It's June, 2017. As the sun beats down on a lake in Western Massachusetts, my boyfriend's sitting outside with his parents by the water. I'm not. I'm inside, covered in a film of sweat from hill sprints, weighing out porridge oats on a scale. Eating them, dry, with egg whites and three strips of chicken. That's when I got the call telling me my grandpa was dead.
Gone. Two months before his 100th birthday.
Two weeks later, my family gathered to celebrate the life of this gentle World War II veteran. I think his funeral was beautiful. But I can't tell you for sure because I didn't go. Not because I didn't love him. I wasn't there because I had to be 53kg by July to make sure my months of dieting paid off with a weightlifting gold medal.
WHY TALENT IS NEVER ENOUGH
I grew up in Glasgow. I was a tomboy and wanted to do everything my big brother could, but better! And I was lucky.
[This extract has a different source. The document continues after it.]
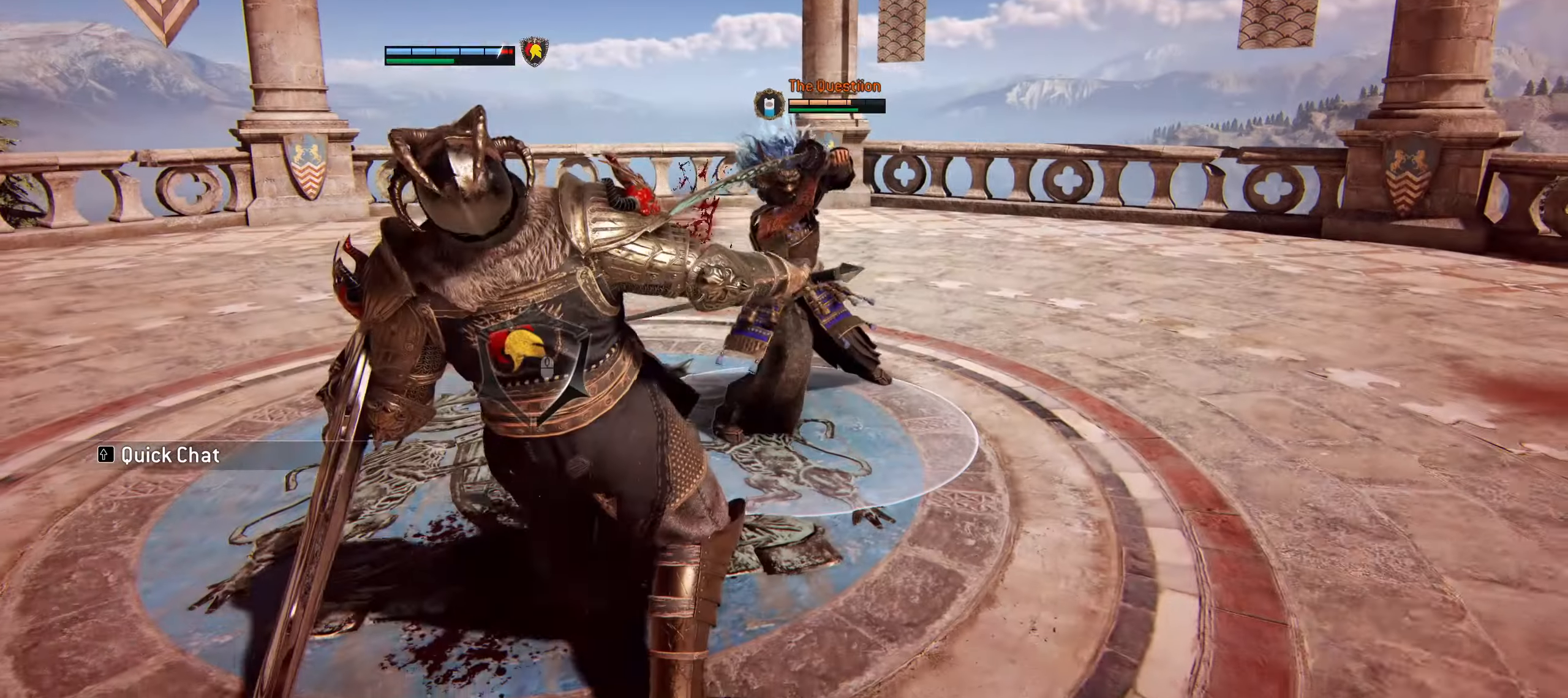
{"keys": ["a", "w"], "mouse": [], "events": [[116, "mouse_left", "down"], [116, "w", "up"], [233, "mouse_left", "up"], [300, "w", "down"], [350, "mouse_left", "down"], [433, "mouse_left", "up"]]}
I had a natural talent for sports, a strong work ethic and coaches telling me I was on track for greatness. But as the years passed and my standards soared, the mental pressure I put on myself felt like an elephant standing on a balloon. I could barely breathe.
According to Dr Fred Luskin from Stanford University, 75 per cent of your thoughts are negative because brains are wired to run on fear*. My internal monologue wasn't jam-packed with: "I'm so proud of you, lona. Keep going", it was the exact opposite, and I became used to mobilising myself through negativity.